Spied: 2012 Toyota Prius MPV


We’re the first to get up and get down when we hear that someone’s raising the roof. But we’re curbing our enthusiasm a bit in the case of the Toyota Prius MPV, which our spies just nabbed testing here on American roads. The words “Prius minivan” don’t exactly get our blood boiling.

From the looks of things, the Prius MPV/crossover/mini-minivan thing will look exactly like, well, a Prius with a flatter, higher roof and an upright rear window. It appears to be sized somewhere between a Toyota Matrix and a Mazda 5, and to feature forward-hinged rear doors. Through the camouflage, it’s easy to see Prius-esque graphics on the front end and in the taillamps, as well as the Prius’s characteristic triangular D-pillar. The wheels are remarkably large for a Prius (the base sedan rides on puny 15-inchers); the rollers here are either 18s or really big–looking 17s. Inside, the MPV features center-mounted gauges like those in the regular Prius. Maximum seating capacity is unknown as of now, but squeezing in a third row, as Kia did on its diminutive Rondo, is a possibility.
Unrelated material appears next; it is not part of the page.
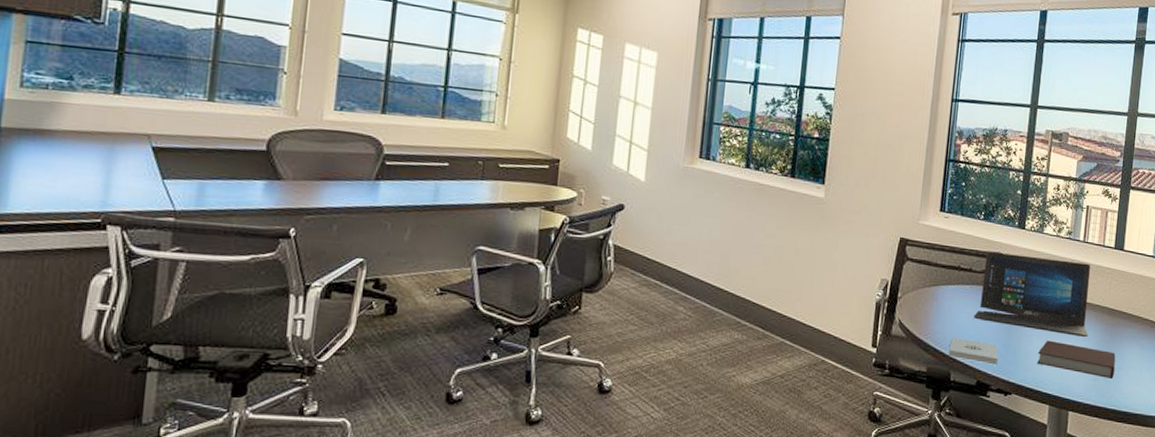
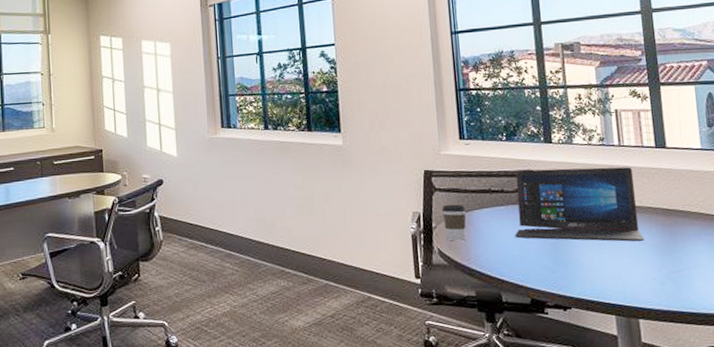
coffee cup: none [909,276,933,315] -> present [441,204,467,241]
notepad: present [948,338,999,365] -> none [495,259,550,281]
notebook: present [1037,340,1116,378] -> none [592,249,683,281]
Beneath the skin, expect to see the next generation of Toyota’s Hybrid Synergy Drive, although not necessarily one using pricey lithium-ion battery technology; the company has pledged to stick with nickel-metal hydride batteries for a long time to come. (As demand for plug-in hybrids increases, however, we expect Toyota could release a Prius MPV variant with the lithium-ion-powered setup from the plug-in Prius, which is due for the 2012 model year.) The MPV may, however, get a larger four-cylinder engine displacing 2.5 liters or so. Just how high Toyota can stretch this vehicle’s fuel economy remains to be seen, but hitting the sedan’s vaunted 50-mpg EPA combined mileage mark will be tough, given the MPV’s presumed weight gain, its taller profile, and the internal-combustion engine’s potential displacement increase.

We’re not terribly shocked to see this new body style emerge; it’s been an open secret that the Prius family would grow, even as the company has yet to officially confirm as much. Last year, Toyota told us that it is planning to launch no fewer than 10 new hybrids by 2012, and that an MPV was the vehicle most requested by current Prius owners. How much this version would cost relative to the current five-door is TBD, of course, but a starting point of around $25K wouldn’t be surprising.